■ TASK INSTRUCTIONS ■
Update the rows below by replacing "disk" with "drive" and leaving everything else unchanged. Omit the pictures from your answer.

^^^^^^^^

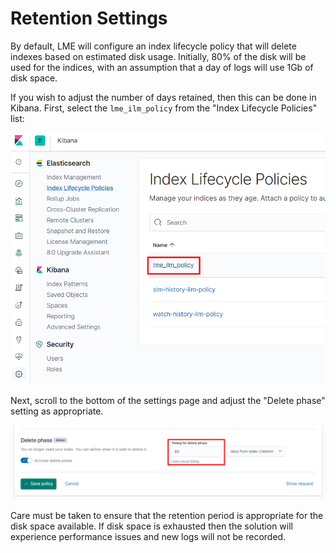 # Retention Settings

By default, LME will configure an index lifecycle policy that will delete
indexes based on estimated disk usage. Initially, 80% of the disk will be used
for the indices, with an assumption that a day of logs will use 1Gb of disk
space.

If you wish to adjust the number of days retained, then this can be done in
Kibana. First, select the `lme_ilm_policy` from the "Index Lifecycle Policies"
list:

![Retention settings](retention_pics/retention_1.png)

Next, scroll to the bottom of the settings page and adjust the "Delete phase"
setting as appropriate.

![Retention delete phase settings](retention_pics/retention_2.png)

Care must be taken to ensure that the retention period is appropriate for the disk space available. If disk space is exhausted then the solution will experience performance issues and new logs will not be recorded.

^^^^^^^^

■ EXERCISE OUTPUT ■
 # Retention Settings

By default, LME will configure an index lifecycle policy that will delete
indexes based on estimated drive usage. Initially, 80% of the drive will be used
for the indices, with an assumption that a day of logs will use 1Gb of drive
space.

If you wish to adjust the number of days retained, then this can be done in
Kibana. First, select the `lme_ilm_policy` from the "Index Lifecycle Policies"
list:

![Retention settings](retention_pics/retention_1.png)

Next, scroll to the bottom of the settings page and adjust the "Delete phase"
setting as appropriate.

![Retention delete phase settings](retention_pics/retention_2.png)

Care must be taken to ensure that the retention period is appropriate for the drive space available. If drive space is exhausted then the solution will experience performance issues and new logs will not be recorded.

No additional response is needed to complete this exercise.